The pathomechanism of such a mutual dependence and also of the influence on the motor stomach activity between H. pylori infection and GERD is connected with the increase of gastrin, acidity and volume concentration in the stomach acid (stomach glands mainly remain in the body of the stomach and in the fundus of the stomach), with acceleration of emptying the stomach and with the decrease of LES tension [18, 19]. Unfortunately, there are only a few studies in the available literature which analyse similar parameters of multichannel electrogastrography recordings. The results of studies of single channel electrogastrography recordings are not comparable and they differ greatly.

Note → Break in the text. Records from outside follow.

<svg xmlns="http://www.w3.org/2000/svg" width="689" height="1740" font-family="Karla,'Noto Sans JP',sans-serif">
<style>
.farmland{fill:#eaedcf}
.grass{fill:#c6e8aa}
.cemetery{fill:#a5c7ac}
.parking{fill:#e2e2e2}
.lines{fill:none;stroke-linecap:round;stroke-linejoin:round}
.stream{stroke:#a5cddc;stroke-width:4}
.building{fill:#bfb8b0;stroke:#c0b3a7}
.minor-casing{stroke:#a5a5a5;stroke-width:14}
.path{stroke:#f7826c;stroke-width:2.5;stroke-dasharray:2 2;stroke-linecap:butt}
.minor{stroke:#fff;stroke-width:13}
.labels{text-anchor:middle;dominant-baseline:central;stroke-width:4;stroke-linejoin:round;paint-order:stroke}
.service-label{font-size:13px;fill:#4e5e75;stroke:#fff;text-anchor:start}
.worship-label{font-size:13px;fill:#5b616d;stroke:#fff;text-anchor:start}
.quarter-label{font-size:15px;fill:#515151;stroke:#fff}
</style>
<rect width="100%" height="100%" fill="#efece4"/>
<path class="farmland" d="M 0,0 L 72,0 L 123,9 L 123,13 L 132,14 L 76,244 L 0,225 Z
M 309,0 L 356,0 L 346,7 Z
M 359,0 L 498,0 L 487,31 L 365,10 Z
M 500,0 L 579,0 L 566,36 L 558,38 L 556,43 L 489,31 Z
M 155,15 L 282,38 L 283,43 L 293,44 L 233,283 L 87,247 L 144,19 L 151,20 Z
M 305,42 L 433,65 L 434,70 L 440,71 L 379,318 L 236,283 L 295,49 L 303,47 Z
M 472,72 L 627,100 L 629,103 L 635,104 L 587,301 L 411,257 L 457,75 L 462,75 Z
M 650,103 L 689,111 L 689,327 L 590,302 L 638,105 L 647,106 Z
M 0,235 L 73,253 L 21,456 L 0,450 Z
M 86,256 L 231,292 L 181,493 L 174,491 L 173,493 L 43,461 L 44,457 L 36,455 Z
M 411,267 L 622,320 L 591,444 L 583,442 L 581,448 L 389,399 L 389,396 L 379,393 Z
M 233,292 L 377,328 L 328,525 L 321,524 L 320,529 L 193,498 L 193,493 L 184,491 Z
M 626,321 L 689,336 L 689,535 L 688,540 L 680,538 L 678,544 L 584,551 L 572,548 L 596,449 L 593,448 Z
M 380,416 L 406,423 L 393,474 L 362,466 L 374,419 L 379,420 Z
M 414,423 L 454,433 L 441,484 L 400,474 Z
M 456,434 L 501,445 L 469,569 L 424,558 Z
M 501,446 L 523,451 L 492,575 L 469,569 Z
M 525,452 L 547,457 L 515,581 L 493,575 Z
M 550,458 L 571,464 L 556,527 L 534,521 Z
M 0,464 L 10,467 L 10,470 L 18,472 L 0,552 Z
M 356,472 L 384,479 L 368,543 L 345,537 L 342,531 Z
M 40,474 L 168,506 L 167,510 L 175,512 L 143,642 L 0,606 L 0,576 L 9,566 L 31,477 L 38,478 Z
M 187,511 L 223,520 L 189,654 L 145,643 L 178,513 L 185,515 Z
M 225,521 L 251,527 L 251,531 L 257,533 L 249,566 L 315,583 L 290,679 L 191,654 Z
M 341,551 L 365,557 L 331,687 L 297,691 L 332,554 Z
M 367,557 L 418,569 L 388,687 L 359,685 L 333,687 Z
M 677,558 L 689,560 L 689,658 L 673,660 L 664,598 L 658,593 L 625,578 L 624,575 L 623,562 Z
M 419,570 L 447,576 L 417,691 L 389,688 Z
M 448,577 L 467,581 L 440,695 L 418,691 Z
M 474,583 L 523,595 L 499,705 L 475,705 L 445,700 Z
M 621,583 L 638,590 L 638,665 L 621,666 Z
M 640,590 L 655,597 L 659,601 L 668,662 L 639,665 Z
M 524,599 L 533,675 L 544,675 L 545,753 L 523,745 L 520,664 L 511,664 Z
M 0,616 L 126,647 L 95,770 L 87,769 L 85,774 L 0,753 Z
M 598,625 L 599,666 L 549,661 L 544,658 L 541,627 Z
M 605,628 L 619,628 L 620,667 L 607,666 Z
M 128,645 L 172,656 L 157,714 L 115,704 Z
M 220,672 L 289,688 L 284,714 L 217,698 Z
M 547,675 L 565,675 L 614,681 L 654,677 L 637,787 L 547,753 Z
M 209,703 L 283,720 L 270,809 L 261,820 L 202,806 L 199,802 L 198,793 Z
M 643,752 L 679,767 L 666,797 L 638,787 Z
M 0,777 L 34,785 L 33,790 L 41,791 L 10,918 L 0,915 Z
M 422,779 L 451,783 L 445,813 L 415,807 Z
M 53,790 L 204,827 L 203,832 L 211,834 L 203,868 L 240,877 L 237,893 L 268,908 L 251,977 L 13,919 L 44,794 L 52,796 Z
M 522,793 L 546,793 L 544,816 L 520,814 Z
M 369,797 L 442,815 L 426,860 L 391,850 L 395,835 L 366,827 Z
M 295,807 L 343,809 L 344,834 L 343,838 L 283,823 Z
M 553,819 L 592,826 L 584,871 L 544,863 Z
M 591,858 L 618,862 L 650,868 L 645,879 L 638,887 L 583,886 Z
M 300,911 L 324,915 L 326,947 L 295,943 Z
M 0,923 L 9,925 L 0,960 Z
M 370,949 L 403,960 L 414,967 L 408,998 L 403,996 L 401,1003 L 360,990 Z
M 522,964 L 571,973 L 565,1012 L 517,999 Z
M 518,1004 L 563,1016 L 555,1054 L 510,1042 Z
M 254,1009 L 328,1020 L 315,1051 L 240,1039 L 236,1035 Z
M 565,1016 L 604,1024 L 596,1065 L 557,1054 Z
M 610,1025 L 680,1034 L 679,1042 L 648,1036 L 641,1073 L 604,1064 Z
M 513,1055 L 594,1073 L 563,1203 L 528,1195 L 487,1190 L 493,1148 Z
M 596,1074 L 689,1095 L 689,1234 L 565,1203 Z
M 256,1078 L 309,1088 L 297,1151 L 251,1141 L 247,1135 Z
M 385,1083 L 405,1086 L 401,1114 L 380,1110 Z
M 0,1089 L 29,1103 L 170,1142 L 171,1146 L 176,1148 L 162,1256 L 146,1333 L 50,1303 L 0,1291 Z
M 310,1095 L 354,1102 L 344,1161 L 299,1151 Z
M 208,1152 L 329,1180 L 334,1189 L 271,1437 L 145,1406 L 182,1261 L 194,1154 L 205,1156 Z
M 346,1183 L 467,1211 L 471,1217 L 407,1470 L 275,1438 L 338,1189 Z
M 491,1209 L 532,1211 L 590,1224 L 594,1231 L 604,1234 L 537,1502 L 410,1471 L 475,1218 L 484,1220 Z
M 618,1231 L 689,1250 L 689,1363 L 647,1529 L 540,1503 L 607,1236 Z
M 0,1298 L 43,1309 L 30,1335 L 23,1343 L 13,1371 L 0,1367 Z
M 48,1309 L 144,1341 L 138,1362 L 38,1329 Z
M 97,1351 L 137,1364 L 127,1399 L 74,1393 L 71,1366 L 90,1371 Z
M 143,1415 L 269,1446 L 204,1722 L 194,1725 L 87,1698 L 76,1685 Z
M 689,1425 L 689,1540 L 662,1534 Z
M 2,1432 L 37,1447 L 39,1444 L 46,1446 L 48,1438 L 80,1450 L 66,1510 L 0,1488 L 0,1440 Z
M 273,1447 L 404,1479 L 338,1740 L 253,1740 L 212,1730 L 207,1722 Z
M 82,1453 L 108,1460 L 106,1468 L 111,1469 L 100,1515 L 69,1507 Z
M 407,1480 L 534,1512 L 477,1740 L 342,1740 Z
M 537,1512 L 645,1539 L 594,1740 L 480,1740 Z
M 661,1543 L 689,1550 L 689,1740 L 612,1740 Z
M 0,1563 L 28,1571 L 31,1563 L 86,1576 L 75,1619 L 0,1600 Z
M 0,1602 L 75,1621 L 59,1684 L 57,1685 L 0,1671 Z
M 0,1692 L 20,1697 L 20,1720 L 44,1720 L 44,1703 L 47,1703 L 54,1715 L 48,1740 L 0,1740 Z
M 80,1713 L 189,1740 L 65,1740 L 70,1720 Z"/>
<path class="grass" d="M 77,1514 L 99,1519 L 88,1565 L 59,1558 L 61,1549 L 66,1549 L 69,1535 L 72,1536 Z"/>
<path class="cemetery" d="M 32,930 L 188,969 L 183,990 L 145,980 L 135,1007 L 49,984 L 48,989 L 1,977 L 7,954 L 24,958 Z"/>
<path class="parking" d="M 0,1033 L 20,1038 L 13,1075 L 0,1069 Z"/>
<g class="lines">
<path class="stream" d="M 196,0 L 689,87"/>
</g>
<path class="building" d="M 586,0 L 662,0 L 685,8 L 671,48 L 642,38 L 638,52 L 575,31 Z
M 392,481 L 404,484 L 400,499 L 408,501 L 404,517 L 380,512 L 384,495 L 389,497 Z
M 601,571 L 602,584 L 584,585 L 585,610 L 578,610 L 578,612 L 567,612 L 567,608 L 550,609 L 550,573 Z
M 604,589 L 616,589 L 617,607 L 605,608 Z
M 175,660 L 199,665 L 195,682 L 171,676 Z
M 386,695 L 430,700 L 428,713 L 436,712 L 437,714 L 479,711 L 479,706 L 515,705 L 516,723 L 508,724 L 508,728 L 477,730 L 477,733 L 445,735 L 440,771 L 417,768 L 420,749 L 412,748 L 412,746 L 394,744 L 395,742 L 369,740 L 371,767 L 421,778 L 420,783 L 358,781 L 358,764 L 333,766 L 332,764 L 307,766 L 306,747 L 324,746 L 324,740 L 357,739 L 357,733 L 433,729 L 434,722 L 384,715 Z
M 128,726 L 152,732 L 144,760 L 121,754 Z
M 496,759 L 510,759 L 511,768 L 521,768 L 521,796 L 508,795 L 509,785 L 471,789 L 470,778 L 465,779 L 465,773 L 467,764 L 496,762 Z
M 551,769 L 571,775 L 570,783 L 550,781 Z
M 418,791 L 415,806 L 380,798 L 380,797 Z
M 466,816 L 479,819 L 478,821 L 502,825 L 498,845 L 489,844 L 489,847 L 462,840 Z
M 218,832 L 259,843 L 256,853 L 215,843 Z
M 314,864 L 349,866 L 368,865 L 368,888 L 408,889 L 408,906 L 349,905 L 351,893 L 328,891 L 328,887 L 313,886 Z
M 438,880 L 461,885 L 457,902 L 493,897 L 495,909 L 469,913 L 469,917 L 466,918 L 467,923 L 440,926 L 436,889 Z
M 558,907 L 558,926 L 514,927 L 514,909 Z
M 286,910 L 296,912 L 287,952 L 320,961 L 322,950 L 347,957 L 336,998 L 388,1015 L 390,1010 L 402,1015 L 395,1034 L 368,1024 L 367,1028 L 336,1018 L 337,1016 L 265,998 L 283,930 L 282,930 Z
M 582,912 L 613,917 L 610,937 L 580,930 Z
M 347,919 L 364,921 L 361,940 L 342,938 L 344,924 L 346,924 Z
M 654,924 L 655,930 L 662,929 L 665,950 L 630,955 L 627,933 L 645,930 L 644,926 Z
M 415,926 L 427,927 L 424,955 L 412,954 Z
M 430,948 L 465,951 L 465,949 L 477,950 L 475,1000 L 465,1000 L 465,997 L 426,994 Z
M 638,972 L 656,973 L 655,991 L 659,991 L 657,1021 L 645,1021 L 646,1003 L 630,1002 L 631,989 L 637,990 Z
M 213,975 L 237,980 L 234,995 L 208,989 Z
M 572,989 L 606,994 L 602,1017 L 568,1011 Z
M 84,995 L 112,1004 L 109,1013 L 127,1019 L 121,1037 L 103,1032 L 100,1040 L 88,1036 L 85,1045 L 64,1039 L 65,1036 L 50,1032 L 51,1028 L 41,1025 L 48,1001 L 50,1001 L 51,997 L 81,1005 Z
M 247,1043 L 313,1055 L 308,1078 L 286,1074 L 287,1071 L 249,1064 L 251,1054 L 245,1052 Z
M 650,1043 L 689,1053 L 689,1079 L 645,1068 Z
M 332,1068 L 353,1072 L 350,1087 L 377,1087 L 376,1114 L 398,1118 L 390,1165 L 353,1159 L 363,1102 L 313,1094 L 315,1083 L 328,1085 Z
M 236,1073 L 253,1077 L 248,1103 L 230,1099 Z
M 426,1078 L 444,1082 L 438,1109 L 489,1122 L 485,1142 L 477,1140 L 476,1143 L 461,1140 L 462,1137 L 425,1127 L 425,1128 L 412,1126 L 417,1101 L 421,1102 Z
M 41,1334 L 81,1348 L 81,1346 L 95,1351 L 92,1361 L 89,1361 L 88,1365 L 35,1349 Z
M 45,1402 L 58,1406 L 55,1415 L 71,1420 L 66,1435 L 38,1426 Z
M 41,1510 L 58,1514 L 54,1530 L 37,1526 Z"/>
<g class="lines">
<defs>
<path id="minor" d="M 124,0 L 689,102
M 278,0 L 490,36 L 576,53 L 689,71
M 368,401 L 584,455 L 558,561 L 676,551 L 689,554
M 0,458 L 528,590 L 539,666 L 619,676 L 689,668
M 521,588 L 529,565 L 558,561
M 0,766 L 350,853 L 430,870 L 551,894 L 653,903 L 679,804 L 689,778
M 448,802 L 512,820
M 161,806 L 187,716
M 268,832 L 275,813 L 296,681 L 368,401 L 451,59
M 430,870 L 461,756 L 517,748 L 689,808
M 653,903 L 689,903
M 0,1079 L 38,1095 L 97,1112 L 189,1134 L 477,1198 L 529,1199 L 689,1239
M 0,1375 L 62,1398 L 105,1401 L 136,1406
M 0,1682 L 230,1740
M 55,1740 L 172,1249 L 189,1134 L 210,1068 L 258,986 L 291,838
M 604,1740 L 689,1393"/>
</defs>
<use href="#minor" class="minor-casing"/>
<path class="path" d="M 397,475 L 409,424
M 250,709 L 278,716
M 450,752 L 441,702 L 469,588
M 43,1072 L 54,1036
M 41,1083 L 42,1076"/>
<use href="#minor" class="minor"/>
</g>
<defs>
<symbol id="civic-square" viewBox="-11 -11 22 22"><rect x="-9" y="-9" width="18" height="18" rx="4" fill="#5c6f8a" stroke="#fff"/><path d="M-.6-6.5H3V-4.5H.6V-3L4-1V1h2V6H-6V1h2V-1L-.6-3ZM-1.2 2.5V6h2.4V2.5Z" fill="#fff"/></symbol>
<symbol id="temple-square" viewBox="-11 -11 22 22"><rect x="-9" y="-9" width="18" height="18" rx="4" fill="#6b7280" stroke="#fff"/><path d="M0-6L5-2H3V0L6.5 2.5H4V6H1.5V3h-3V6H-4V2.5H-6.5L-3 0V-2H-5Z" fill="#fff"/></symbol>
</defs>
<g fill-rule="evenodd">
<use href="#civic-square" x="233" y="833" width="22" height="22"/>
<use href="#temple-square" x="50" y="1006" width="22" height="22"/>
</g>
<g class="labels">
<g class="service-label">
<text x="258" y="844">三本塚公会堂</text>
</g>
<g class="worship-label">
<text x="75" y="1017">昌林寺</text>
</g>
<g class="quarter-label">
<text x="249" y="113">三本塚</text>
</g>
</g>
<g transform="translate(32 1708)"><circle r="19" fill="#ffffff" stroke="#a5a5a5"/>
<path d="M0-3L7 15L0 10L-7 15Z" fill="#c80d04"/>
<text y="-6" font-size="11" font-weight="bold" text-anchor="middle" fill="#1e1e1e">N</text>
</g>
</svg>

In the studies of Toporowska-Kowalska et al. [13] in children with diabetes and H. pylori infection the before-eating bradygastria occurrence was more frequent than in the group without infection and in the control group. Sładek et al. [19] claimed that H. pylori infection did not have any influence on the myoelectric stomach functions. Zielińska et al. [21] noted in EGG recordings of children with acid gastroesophageal reflux an increased percentage of arrhythmia in the pericardial area which depended on reflux intensity. In the studies of Leahy et al. [22] in 90% of patients with gastroesophageal reflux the percentage of normogastria recording was 70% higher.

Conclusions

In children and teenagers with gastritis and duodenitis with coexisting GER, disorders of myoelectric stomach function occur. In this group of patients it would be advisable to administer prokinetic medicine.